Discuss How to test for correct voltage (diy) in the UK Electrical Forum area at ElectriciansForums.net

Knowing the RMS value of an approximate-but-not-perfect sinewave (that has a -10/+6% tolerance on nominal) to 4 significant figures is not especially useful. I've just measured the diameter of my biscuit with a Trimos electronic height gauge as 66.318 mm +/- 2.5μm. Making the measurement to this precision is not helpful because:
a) The biscuit is out-of-round by ~2mm so the implied precision of diameter is unrealistic
b) There are crumbs all over the optical surface table.
c) The biscuit tastes of corrosion inhibitor.

I find Custard Creams to be of particularly poor tolerance. Apart from the British Standard one of course which is held in a laboratory at a constant temperature and humidity. Next to the standard kilogram I believe.
 
I'm seeing terrible runout on the custard creams too, heaven knows what kind of shoddy tooling they are using to bond them. We've made a go/no-go gauge to take round to Asda so we can reject really bad packs at source. Even so, one of the lads has to stop his job 10 mins before tea break and true them all up while the kettle boils.

Anyway, sorry, OP, yes, let's hear more about your scenario and observations and we can suggest a strategy for investigating your power quality.
 
OK. Well here is the scenario. My premises are on a farm. When I first moved in I had a load of metal halide lamps installed. One by one they all failed. Most of them in about a year. I always suspected that it was because the power supply was dodgy.
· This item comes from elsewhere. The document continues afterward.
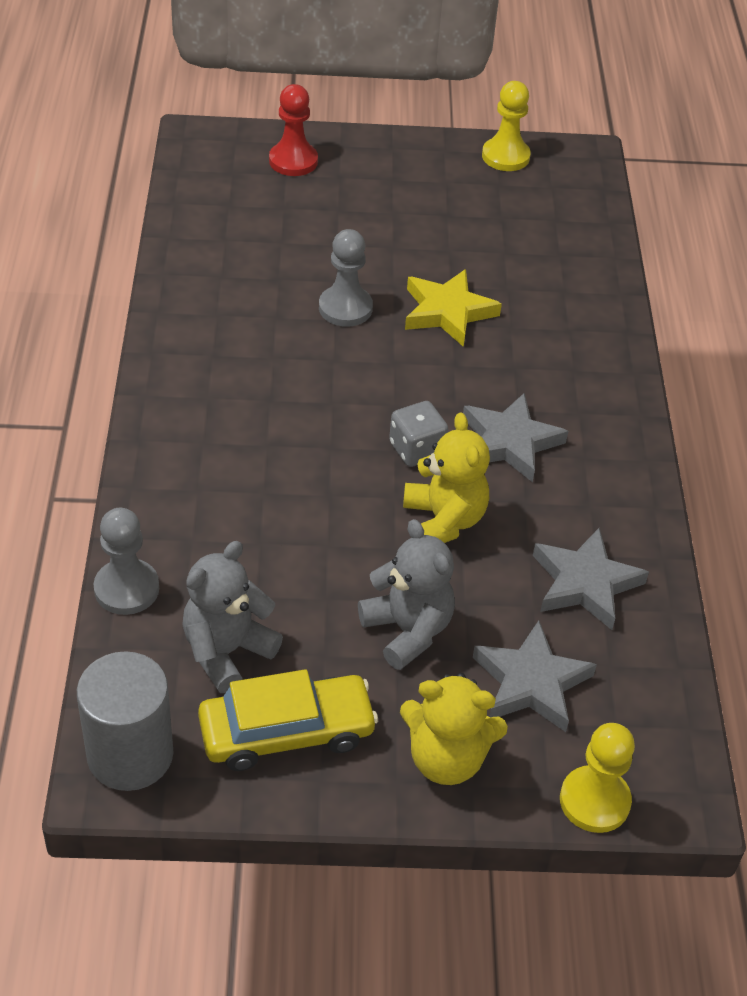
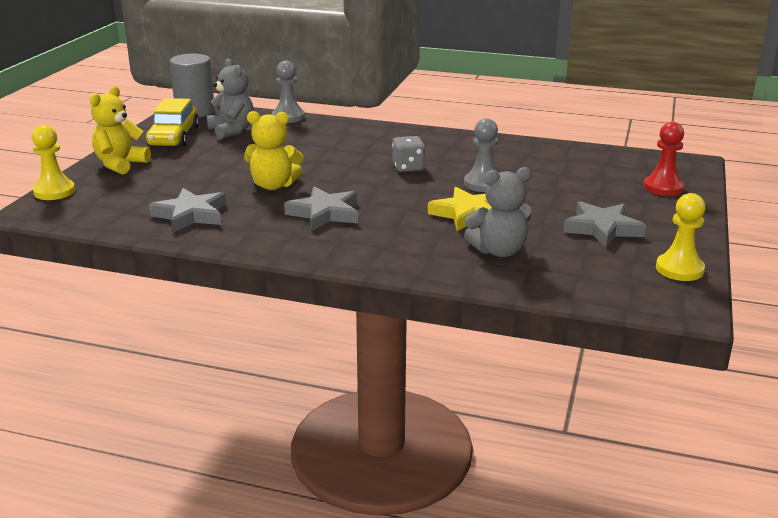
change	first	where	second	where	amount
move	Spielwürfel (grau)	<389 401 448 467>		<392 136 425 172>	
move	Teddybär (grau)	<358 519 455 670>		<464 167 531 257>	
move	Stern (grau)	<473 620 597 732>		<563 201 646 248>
I'm currently making a tanning bed which I aim to sell to the US. I've sourced a 110 ballast and I tested it today with a transformer. The lamp flickers. There is nothing wrong with the lamp because it works fine with a 230v ballast. I also checked all the connections. All good. So is it a) the ballast b) the transformer or c) dodgy voltage? The dodgy voltage possibility is the easiest to check I think. I've emailed the ballast manufacturer. I'm waiting for a reply.
 
simmple and cheap. a baSIC SOCKET TESTER WITRH VOLTAGE DISPLAY IN WHOLE NUMBERS ( NO DECIMAL POINTS). (AND THE FAT FINGER ON "a" DEPRESSES THE CAPS LOCK. WHAT A STUPID LOCATION.why not put it next to "Q" which is rarley used?

 
I'm currently making a tanning bed which I aim to sell to the US. I've sourced a 110 ballast and I tested it today with a transformer. The lamp flickers. There is nothing wrong with the lamp because it works fine with a 230v ballast. I also checked all the connections. All good. So is it a) the ballast b) the transformer or c) dodgy voltage? The dodgy voltage possibility is the easiest to check I think. I've emailed the ballast manufacturer. I'm waiting for a reply.

OK, since you are manufacturing electrical appliances you presumably have some electrical test equipment?
 
Please post a pic or link to the ballast spec. If it is a US-spec wirewound ballast it will not be suitable for 50Hz operation. The tube will be overrun and the core may saturate especially if the transformer output is high.